◆ **Exercise directions**: Please copy word for word the passage of the Scala dispatch text from "However, JVM only" to "work like that.".

As Ørjan Johansen said, Scala does not support method dispatching on return type. Scala object system is built over JVM one, and JVM invokevirtual instruction, which is the main tool for dynamic polymorphism, dispatches the call based on type of this object.

As a side note, dispatching is a process of selecting concrete method to call. In Scala/Java all methods are virtual, that is, the actual method which is called depends on actual type of the object.

class A { def hello() = println("hello method in A") }

class B extends A { override def hello() = println("hello method in B") }

val x: A = new A
x.hello()  // prints "hello method in A"

val y: A = new B
y.hello()  // prints "hello method in B"

Here, even if y variable is of type A, hello method from B is called, because JVM "sees" that the actual type of the object in y is B and invokes appropriate method.

However, JVM only takes the type of the variable on which the method is called into account. It is impossible, for example, to call different methods based on runtime type of arguments without explicit checks. For example:

class A {
  def hello(x: Number) = println(s"Number: $x")
  def hello(y: Int) = println(s"Integer: $y")
}

val a = new A
val n: Number = 10: Int
a.hello(n)  // prints "Number: 10"

Here we have two methods with the same name, but with different parameter type. And even if ns actual type is Int, hello(Number) version is called - it is resolved statically based on n static variable type (this feature, static resolution based on argument types, is called overloading). Hence, there is no dynamic dispatch on method arguments. Some languages support dispatching on method arguments too, for example, Common Lisp's CLOS or Clojure's multimethods work like that.

◆ **Data extract**:
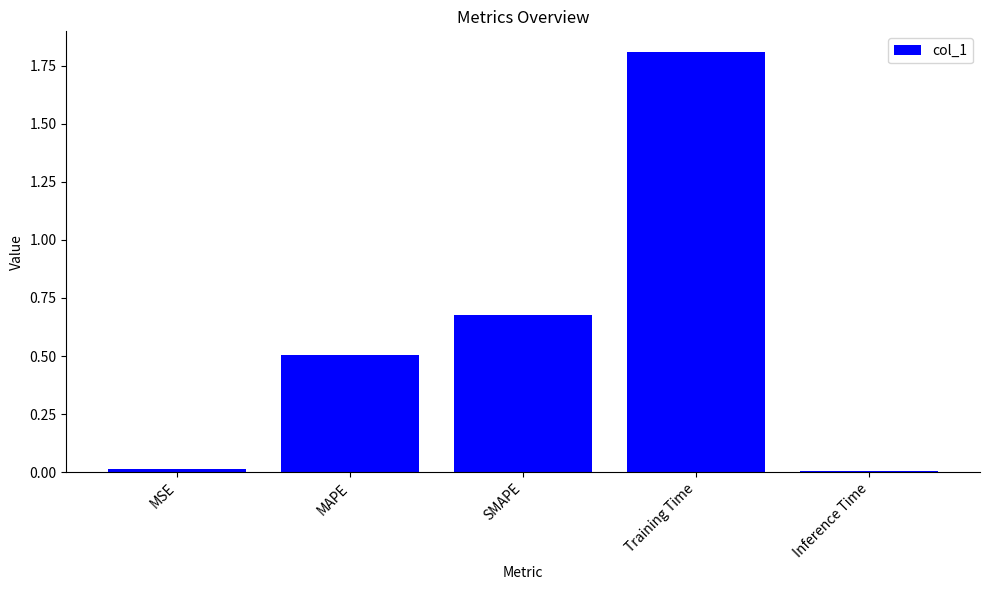

What is the ratio of the value at MAPE to the value at Training Time?

0.3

◆ **Response to this exercise**:
However, JVM only takes the type of the variable on which the method is called into account. It is impossible, for example, to call different methods based on runtime type of arguments without explicit checks. For example:

class A {
  def hello(x: Number) = println(s"Number: $x")
  def hello(y: Int) = println(s"Integer: $y")
}

val a = new A
val n: Number = 10: Int
a.hello(n)  // prints "Number: 10"

Here we have two methods with the same name, but with different parameter type. And even if ns actual type is Int, hello(Number) version is called - it is resolved statically based on n static variable type (this feature, static resolution based on argument types, is called overloading). Hence, there is no dynamic dispatch on method arguments. Some languages support dispatching on method arguments too, for example, Common Lisp's CLOS or Clojure's multimethods work like that.